I’m beginning to get a better idea of what I want to pursue for my project this semester. I’m still interested in continuing to work with pulp and continuing to research renewable materials, but conceptually, I’m heading in another route.
I’ve always been interested in methods of preservation (photography, reproductions, recording/storing of information) and how these methods of preserving objects/sites/experiences compare to an individual’s subjective experience with memory.
Things I’m considering:
- our culture’s value of the copy over the original, the virtual over the physical, the representation eventually taking place of what it is re-presenting
- the presumed loss of value in the original object by creation of its copy
- data loss/ generation loss in image files, how jpegs “fill in the gaps” where information is lost
- translation from physical to digital to physical- what is lost, what is gained
- altered or fabricated memory (in relation to VR: https://youtu.be/1E_Ndt9kssg)
As I’ve been reading more and more about it, photogrammetry in the field of archaeology and geology is really catching my attention- I’m intrigued by the idea of creating 3d models that create a frozen view of artifacts and terrain within a given space and time.

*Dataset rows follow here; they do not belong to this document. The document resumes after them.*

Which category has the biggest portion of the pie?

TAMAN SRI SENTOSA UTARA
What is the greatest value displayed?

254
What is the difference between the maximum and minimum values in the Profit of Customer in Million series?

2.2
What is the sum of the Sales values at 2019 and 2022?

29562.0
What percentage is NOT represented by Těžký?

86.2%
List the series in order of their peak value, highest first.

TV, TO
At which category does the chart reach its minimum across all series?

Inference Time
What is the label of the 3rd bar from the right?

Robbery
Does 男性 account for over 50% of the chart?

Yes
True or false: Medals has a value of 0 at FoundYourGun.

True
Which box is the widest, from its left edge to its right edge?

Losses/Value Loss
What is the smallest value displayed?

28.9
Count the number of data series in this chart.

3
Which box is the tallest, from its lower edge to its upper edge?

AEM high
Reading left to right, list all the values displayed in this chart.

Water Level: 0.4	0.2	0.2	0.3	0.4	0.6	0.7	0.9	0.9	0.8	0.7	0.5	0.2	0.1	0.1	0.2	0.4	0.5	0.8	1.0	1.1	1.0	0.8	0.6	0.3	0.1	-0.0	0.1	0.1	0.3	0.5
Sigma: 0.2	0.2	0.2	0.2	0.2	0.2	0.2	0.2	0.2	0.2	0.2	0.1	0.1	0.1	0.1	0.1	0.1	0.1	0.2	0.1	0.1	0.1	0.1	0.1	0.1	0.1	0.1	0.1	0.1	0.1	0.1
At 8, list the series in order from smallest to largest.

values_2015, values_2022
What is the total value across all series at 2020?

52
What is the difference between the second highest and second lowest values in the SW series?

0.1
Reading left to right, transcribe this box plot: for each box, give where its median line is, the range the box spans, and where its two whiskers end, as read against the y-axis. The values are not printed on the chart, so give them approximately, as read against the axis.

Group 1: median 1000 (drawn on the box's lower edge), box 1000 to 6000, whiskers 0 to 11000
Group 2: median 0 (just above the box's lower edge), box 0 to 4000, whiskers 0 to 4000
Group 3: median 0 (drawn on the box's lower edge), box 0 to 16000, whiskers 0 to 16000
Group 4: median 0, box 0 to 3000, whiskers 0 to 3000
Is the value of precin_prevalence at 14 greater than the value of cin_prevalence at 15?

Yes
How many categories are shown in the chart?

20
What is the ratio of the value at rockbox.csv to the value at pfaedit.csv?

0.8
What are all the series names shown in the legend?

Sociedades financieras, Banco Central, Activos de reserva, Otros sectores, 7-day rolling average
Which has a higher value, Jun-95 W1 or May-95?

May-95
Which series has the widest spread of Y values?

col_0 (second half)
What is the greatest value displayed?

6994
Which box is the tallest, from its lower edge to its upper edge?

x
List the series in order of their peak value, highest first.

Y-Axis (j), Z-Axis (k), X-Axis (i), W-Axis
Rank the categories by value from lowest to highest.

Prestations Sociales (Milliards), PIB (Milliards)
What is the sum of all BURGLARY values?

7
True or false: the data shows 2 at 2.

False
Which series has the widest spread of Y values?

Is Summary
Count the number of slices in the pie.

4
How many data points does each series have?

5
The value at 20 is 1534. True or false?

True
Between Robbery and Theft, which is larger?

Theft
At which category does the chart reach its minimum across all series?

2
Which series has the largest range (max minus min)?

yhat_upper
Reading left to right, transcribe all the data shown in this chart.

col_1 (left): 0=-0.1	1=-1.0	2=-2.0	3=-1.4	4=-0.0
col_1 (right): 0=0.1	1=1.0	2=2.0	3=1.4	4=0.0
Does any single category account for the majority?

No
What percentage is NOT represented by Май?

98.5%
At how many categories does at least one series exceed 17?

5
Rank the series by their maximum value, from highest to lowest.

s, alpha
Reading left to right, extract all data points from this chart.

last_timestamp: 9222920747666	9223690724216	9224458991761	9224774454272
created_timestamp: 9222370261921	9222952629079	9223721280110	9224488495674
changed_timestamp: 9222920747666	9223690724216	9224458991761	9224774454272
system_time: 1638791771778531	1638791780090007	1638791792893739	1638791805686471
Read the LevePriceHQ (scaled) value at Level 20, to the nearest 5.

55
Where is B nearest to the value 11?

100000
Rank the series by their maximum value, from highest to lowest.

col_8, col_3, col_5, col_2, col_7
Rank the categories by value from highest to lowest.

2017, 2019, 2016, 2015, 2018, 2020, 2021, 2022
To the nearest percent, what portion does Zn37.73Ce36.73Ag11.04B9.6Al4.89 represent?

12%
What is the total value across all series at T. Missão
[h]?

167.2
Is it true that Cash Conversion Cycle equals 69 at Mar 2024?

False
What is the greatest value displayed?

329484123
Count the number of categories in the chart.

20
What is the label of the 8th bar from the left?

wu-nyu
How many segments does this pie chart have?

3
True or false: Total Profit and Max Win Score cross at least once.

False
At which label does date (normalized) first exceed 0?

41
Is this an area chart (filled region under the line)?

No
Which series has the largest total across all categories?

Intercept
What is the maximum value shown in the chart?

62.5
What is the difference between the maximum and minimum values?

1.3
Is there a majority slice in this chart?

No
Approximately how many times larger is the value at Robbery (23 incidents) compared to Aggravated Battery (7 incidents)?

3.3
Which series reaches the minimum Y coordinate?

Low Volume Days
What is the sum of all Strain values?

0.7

I wonder how this technology will continue to develop towards increasingly engaging simulations of the world.
Rather than just replicating existing things, how can artists use 3d scanning to create new things, new objects, that are derived from (but not necessarily restricted by) their original sources? And further, how can the imperfections and errors of the artist and the technology be used to the artist’s advantage, acting as a creative tool in itself?
I’d like to explore these methods of 3d scanning and photography to create images and sculptures that reference physical spaces and found objects from my own life (and possibly my past) in a way that questions what it means to preserve vs. to remember.